──────── EXERCISE MATERIAL

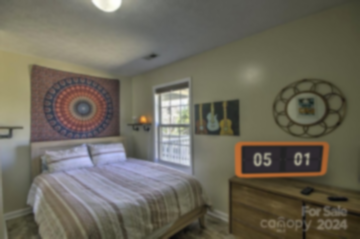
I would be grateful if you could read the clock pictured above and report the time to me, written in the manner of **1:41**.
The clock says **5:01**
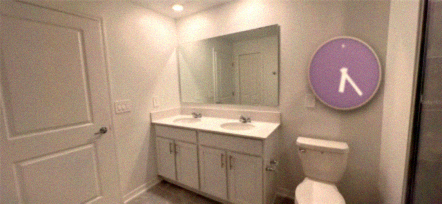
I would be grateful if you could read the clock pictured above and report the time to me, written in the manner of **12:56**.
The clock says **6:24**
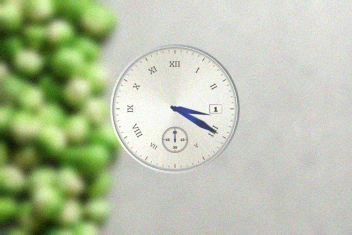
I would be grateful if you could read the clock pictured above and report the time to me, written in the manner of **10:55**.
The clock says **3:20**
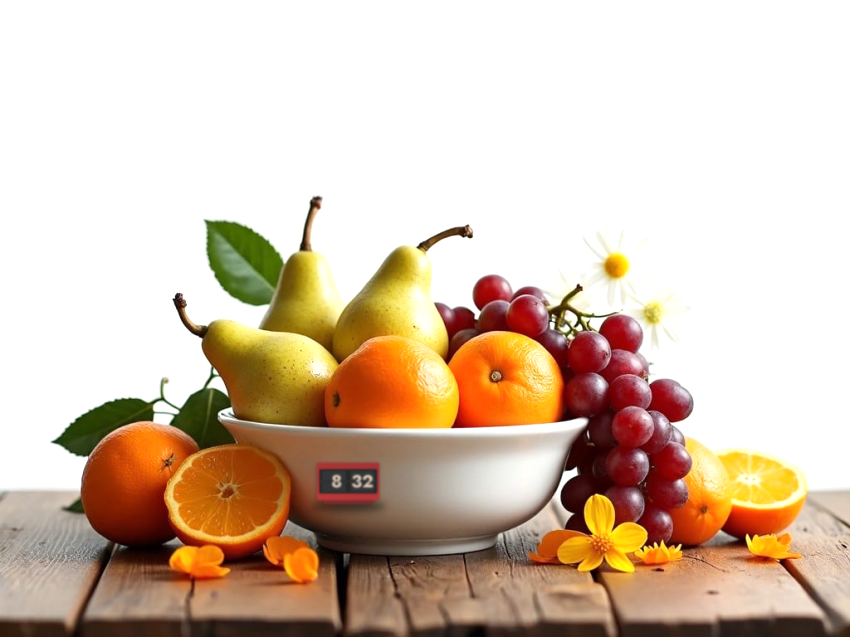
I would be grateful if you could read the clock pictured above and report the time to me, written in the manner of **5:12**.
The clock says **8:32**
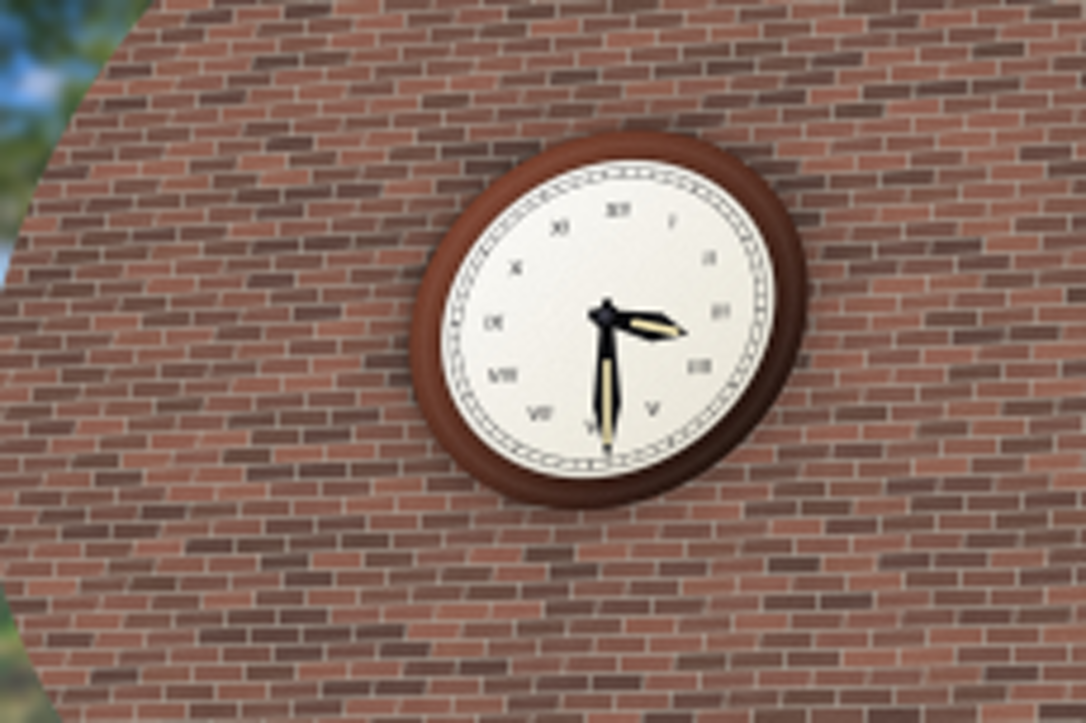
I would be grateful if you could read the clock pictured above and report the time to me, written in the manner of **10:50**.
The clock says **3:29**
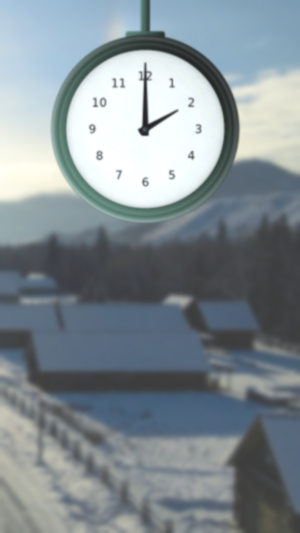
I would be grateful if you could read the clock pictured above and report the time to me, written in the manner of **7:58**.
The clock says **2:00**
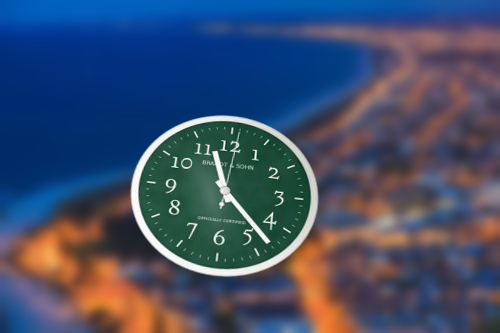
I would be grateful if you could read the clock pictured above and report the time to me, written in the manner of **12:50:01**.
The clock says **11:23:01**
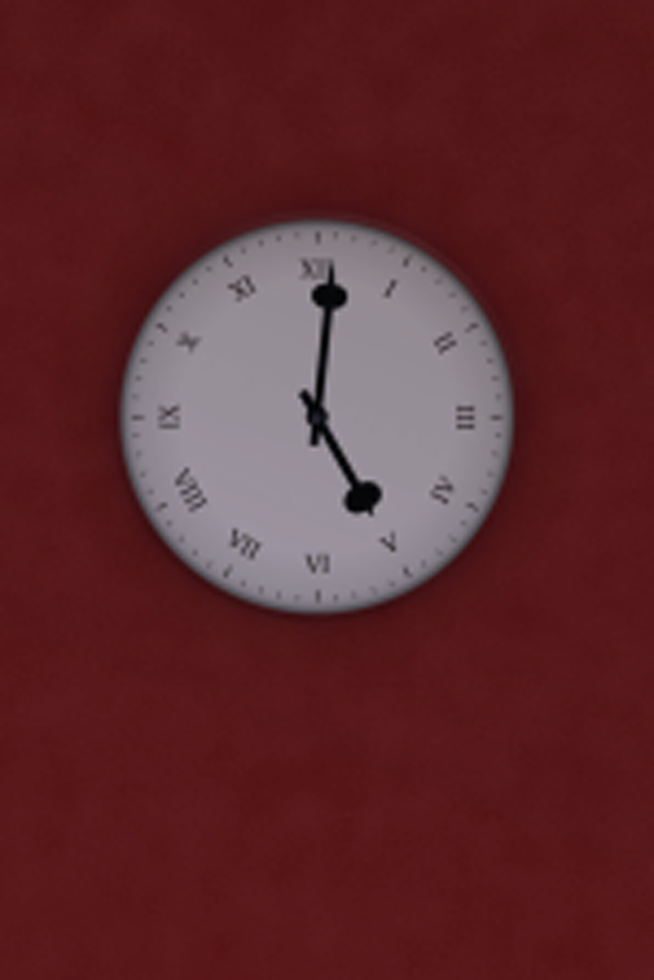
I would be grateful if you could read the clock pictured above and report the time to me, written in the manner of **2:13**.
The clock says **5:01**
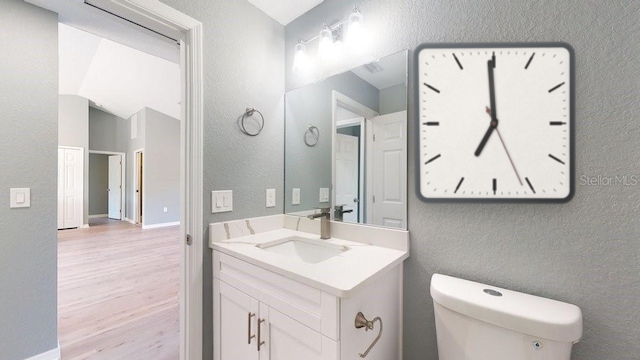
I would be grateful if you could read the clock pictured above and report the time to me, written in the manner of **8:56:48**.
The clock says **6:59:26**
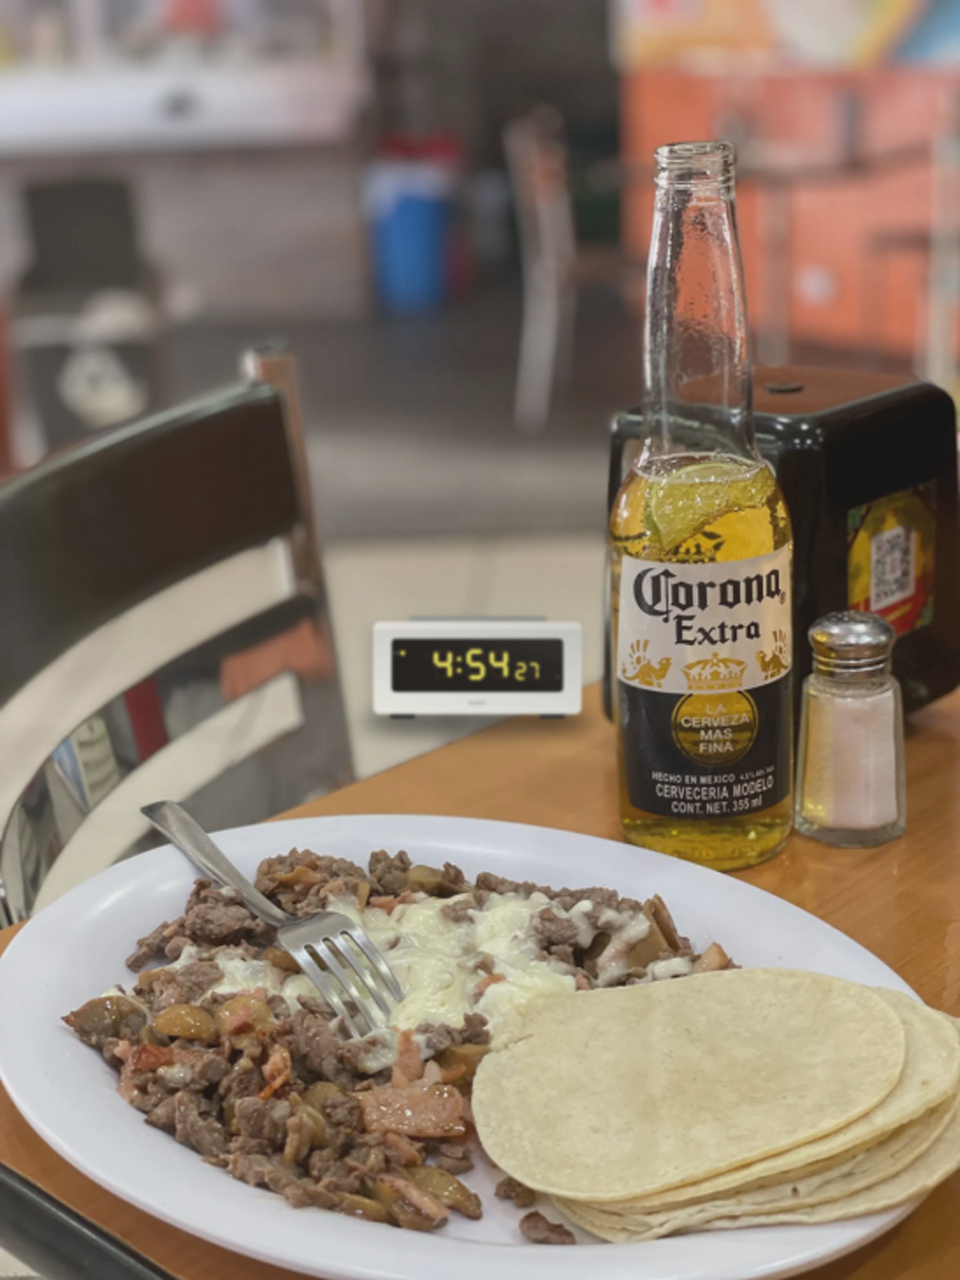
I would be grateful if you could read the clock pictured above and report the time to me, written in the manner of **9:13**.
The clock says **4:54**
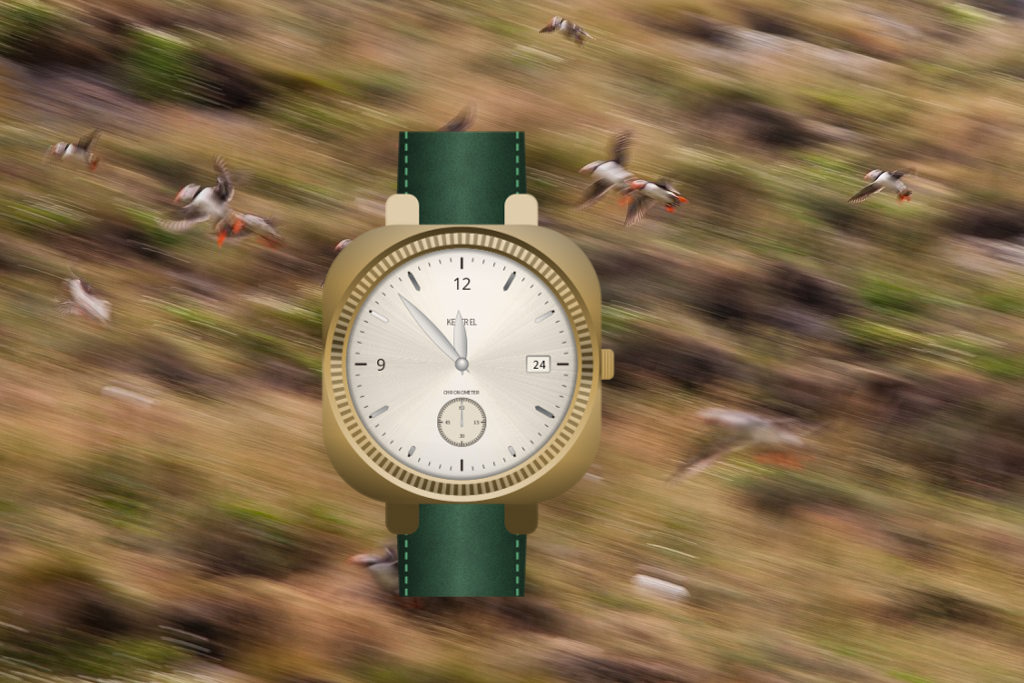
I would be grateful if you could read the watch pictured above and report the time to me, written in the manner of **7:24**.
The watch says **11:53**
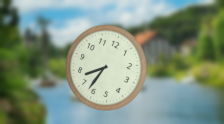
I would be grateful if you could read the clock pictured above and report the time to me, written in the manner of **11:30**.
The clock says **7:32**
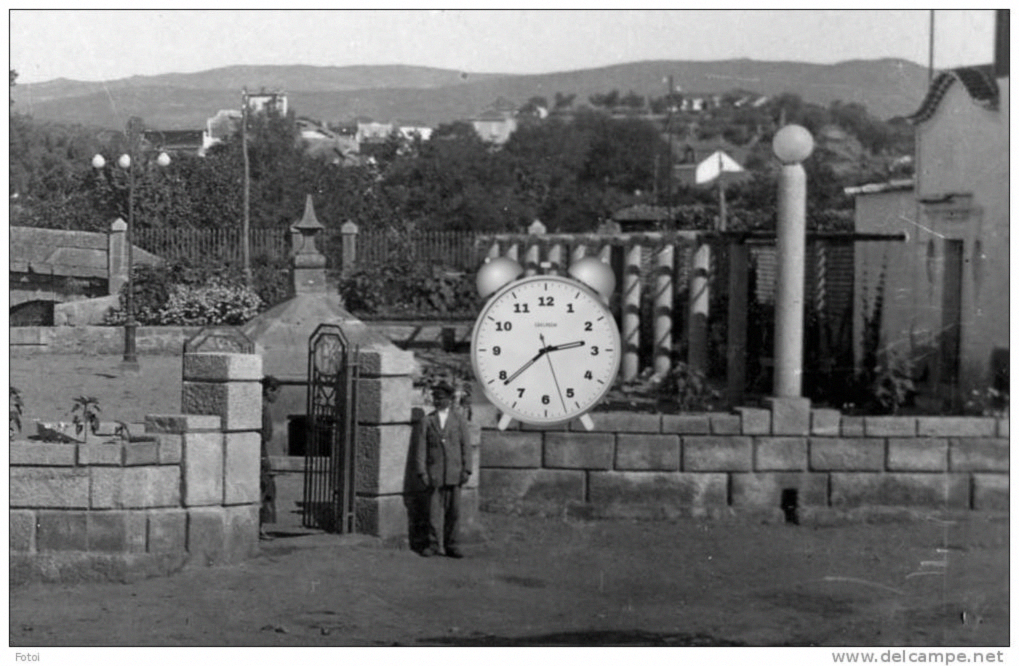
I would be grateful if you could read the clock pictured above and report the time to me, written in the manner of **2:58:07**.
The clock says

────────────────

Update everything from the line containing "manner of **8:56:48**." down to the line containing "The clock says **4:54**", replacing "clock" with "timepiece" and leaving all else as it is. Omit the picture lines from your answer.

**EXERCISE SOLUTION**
I would be grateful if you could read the timepiece pictured above and report the time to me, written in the manner of **8:56:48**.
The timepiece says **6:59:26**
I would be grateful if you could read the timepiece pictured above and report the time to me, written in the manner of **9:13**.
The timepiece says **4:54**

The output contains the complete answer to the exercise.